The UW System has significantly reduced the online availability of salary data for faculty members.
Since December, the salaries of individual professors are no longer accessible through the Internet, though data will be provided upon request.
UW System spokesperson David Giroux said the step was taken to reduce the ""regular outflow of talented researchers in the university.""
Citing the retention of professors as ""becoming a much bigger problem with every passing year,"" Giroux maintained that the easy access of individual salary information made UW professors an easy target for other institutions.
Until December, the UW System was the only state government agency to provide individual salaries online in such an accessible manner. This had been done to save on printing and distribution costs incurred in providing booklets, according to Giroux.
Currently, total departmental salary can be found online.
Since individual salaries are public information, the information is still accessible to the public, though it requires more effort to find.
According to the Wisconsin State Journal, salary-related information may be obtained through a UW System computer, the main library of any System institution, by contacting any System institution's human resource department or by purchasing a copy of the annual Redbook CD.

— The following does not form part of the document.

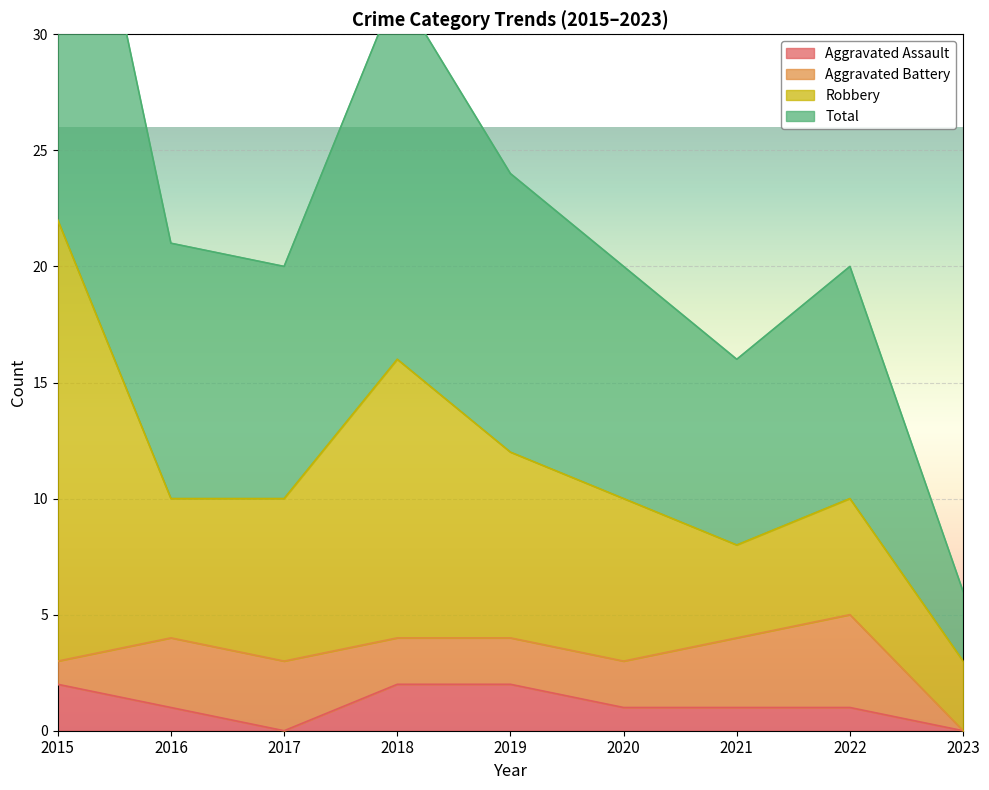

The value of Aggravated Assault at 2023 is 0. True or false?

True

Giroux stated the UW System continually loses academic talent to other institutions. Besides accessible information of individual salaries, he cited other universities' better equipment, facilities, benefits and pay as factors in luring away valuable professors.
Yet another factor that may explain the System's retention problems is its lack of domestic partner benefits.
Unlike other Big Ten universities, UW-Madison does not provide domestic partner benefits, which may deter academic talent from working for the UW System.
Several high-ranking faculty members have left the university, citing its lack of domestic partner benefits as one of their reasons, including former Dean of Students Luoluo Hong and engineering professor Rob Carpick.
Giroux said the university has a ""reputation for recruiting good, young talents, training them as assistants very well and paying them very little,"" and emphasized the importance of taking steps to rectify retention problems.